Start of DATA PROVIDED

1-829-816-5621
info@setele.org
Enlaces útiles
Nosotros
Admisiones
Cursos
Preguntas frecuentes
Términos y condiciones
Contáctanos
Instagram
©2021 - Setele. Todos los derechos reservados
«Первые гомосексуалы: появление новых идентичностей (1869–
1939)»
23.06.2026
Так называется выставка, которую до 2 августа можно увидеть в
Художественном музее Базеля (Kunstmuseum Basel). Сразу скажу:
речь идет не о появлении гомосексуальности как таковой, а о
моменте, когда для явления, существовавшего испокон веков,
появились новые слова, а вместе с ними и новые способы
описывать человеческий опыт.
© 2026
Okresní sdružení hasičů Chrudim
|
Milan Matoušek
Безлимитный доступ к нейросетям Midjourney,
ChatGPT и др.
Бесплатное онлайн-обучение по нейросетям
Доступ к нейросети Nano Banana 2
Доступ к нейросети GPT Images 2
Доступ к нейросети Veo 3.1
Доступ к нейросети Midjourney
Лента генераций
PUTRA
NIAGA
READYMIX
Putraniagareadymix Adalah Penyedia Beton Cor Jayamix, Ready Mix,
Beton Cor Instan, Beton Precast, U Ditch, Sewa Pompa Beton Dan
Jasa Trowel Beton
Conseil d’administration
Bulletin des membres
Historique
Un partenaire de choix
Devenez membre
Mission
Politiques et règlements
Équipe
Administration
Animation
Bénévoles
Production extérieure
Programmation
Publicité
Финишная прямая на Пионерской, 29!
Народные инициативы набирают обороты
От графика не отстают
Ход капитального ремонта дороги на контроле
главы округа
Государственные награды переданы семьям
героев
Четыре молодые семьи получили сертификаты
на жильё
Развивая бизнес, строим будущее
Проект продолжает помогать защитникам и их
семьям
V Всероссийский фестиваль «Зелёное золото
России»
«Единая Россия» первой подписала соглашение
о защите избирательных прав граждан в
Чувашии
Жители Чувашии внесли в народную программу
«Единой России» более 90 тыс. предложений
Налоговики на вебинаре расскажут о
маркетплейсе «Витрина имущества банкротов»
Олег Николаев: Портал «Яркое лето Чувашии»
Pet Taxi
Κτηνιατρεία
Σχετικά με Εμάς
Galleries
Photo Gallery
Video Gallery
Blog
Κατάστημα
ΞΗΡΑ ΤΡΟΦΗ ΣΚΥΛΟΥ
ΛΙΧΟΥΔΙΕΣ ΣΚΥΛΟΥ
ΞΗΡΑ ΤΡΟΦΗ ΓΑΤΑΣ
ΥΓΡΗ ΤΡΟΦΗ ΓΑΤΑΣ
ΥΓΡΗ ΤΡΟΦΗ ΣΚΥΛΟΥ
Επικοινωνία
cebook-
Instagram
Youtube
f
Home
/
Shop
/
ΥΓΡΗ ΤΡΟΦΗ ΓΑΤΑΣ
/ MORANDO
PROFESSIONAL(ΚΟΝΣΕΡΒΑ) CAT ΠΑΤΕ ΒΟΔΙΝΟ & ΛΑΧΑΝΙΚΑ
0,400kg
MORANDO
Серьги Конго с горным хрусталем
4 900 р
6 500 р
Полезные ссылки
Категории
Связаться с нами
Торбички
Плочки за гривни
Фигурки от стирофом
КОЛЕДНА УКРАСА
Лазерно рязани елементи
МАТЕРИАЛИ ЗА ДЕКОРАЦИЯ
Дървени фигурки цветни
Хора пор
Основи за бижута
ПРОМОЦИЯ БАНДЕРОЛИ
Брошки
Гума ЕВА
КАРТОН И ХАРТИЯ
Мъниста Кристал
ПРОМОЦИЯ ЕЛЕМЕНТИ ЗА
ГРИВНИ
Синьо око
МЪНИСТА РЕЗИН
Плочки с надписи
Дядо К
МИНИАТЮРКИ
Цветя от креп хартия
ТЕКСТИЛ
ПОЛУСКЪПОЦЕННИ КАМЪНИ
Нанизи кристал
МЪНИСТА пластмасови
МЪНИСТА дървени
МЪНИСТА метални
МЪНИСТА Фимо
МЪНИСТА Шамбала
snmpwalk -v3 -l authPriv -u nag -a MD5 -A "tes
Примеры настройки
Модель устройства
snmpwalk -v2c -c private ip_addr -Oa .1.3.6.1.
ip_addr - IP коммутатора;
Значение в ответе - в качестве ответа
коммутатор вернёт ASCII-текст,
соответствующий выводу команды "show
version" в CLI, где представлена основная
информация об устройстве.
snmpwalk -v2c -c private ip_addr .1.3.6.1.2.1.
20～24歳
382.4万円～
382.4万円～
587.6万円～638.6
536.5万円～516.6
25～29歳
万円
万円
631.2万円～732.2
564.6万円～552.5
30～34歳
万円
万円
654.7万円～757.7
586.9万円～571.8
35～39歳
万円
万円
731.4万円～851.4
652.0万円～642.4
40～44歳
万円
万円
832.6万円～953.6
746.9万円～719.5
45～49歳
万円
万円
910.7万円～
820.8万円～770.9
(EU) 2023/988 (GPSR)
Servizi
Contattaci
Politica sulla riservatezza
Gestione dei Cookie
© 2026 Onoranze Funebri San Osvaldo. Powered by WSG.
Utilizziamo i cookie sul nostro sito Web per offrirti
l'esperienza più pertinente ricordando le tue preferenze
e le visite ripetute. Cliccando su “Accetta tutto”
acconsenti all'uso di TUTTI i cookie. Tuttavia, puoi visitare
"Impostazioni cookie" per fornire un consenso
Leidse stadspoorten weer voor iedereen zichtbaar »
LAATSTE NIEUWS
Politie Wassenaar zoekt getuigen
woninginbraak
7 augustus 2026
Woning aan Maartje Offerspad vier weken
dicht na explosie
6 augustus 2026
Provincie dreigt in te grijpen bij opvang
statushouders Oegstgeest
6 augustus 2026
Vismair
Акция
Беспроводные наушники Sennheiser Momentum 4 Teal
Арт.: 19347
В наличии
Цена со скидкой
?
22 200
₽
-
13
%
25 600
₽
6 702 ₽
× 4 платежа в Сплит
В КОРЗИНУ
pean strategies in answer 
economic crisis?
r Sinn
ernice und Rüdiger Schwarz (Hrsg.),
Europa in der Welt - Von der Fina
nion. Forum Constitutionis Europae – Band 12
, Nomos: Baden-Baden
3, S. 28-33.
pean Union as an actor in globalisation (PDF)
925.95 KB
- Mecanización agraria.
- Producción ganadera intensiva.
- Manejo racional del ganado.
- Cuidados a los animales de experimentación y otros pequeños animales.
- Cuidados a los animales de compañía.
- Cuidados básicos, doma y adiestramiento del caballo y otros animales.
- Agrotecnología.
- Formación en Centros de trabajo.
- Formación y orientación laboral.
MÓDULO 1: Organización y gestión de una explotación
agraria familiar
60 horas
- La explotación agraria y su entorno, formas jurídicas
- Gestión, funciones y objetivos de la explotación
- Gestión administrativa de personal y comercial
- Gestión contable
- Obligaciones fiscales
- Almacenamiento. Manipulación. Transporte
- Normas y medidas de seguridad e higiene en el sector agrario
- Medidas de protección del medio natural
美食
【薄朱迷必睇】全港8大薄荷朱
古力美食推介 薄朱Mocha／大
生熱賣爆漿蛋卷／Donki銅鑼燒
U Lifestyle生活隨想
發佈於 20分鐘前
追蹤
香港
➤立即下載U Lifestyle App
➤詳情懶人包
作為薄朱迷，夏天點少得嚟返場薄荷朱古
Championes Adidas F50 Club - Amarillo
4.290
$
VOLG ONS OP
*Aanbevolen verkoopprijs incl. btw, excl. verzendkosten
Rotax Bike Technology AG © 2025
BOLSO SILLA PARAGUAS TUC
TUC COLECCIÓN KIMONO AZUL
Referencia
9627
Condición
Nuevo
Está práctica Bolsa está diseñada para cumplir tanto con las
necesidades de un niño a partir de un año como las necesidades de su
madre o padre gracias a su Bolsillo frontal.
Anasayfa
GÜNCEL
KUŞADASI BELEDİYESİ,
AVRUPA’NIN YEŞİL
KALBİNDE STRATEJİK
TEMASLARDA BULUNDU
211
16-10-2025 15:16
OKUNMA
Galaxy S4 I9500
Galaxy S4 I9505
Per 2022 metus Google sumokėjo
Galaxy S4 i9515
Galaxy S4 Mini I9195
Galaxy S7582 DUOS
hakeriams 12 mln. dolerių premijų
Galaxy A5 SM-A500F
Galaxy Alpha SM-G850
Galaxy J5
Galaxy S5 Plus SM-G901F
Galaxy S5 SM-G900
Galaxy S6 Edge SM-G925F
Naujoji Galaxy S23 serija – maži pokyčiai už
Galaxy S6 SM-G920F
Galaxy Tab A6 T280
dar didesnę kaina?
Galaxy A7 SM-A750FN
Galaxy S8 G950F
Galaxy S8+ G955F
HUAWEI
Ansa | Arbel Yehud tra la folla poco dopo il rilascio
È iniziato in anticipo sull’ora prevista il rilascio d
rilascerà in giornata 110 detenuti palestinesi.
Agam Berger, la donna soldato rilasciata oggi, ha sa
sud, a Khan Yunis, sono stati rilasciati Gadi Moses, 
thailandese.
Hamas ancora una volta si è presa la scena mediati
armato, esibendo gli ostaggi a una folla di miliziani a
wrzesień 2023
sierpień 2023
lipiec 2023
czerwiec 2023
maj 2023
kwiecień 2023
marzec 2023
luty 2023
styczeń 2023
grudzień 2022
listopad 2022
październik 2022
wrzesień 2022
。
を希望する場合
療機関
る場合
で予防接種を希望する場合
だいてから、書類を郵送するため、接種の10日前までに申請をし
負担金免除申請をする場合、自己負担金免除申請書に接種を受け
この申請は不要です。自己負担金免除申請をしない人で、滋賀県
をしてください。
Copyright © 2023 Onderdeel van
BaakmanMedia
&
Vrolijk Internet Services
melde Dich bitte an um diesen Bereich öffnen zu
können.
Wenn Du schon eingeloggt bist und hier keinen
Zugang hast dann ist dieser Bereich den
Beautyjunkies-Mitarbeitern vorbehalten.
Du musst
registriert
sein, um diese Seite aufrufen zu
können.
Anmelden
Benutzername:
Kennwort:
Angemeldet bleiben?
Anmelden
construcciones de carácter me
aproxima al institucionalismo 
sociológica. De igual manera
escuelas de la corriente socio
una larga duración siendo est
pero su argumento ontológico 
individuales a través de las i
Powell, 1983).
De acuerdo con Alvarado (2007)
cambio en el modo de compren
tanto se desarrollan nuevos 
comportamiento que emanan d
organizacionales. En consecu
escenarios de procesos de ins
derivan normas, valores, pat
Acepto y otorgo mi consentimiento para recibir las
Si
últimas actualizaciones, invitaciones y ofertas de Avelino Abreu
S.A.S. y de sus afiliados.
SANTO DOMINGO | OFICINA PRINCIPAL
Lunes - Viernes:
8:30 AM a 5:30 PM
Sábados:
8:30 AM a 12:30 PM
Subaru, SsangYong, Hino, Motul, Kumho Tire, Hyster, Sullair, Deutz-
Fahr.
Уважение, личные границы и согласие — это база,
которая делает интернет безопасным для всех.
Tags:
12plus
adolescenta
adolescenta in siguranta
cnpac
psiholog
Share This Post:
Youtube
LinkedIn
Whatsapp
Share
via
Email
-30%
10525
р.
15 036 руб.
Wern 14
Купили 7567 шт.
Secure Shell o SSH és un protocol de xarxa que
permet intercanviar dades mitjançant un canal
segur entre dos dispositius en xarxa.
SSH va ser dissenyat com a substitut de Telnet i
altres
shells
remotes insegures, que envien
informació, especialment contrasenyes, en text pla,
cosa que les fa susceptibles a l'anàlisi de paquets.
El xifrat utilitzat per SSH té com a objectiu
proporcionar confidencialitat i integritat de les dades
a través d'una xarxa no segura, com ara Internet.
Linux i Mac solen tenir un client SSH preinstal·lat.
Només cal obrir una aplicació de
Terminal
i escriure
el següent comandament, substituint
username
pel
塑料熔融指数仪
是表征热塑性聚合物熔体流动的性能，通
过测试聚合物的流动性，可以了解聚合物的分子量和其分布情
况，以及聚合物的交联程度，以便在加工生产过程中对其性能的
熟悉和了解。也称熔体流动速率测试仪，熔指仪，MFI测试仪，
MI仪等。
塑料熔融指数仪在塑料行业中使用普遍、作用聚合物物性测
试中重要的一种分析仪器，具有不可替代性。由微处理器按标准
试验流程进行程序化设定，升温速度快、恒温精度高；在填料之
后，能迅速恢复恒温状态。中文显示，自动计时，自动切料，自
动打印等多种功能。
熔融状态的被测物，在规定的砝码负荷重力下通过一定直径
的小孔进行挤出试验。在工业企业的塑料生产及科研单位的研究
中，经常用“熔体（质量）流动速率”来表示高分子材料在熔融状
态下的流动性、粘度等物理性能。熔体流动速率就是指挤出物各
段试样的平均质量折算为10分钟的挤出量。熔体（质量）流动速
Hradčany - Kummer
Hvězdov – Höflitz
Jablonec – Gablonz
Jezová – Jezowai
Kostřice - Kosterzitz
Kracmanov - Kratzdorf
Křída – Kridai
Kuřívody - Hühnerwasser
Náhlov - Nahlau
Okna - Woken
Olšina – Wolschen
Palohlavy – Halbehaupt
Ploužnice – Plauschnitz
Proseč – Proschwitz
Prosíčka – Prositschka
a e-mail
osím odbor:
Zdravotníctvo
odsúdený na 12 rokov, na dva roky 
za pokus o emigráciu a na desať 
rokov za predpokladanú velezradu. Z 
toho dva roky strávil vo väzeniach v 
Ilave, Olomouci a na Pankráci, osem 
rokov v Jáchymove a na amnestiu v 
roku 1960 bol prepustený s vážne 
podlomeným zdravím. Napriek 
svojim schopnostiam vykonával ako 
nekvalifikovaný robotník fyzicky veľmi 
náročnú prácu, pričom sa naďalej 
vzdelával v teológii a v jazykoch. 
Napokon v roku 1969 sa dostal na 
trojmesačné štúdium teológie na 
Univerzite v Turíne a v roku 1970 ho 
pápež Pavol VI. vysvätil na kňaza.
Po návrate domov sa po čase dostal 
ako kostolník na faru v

End of DATA PROVIDED

From the data above, return every line from the line that has "Beautyjunkies-Mitarbeitern vorbehalten." up to and including the line that has "De acuerdo con Alvarado (2007)", exactly.

*SOLUTION*
Beautyjunkies-Mitarbeitern vorbehalten.
Du musst
registriert
sein, um diese Seite aufrufen zu
können.
Anmelden
Benutzername:
Kennwort:
Angemeldet bleiben?
Anmelden
construcciones de carácter me
aproxima al institucionalismo 
sociológica. De igual manera
escuelas de la corriente socio
una larga duración siendo est
pero su argumento ontológico 
individuales a través de las i
Powell, 1983).
De acuerdo con Alvarado (2007)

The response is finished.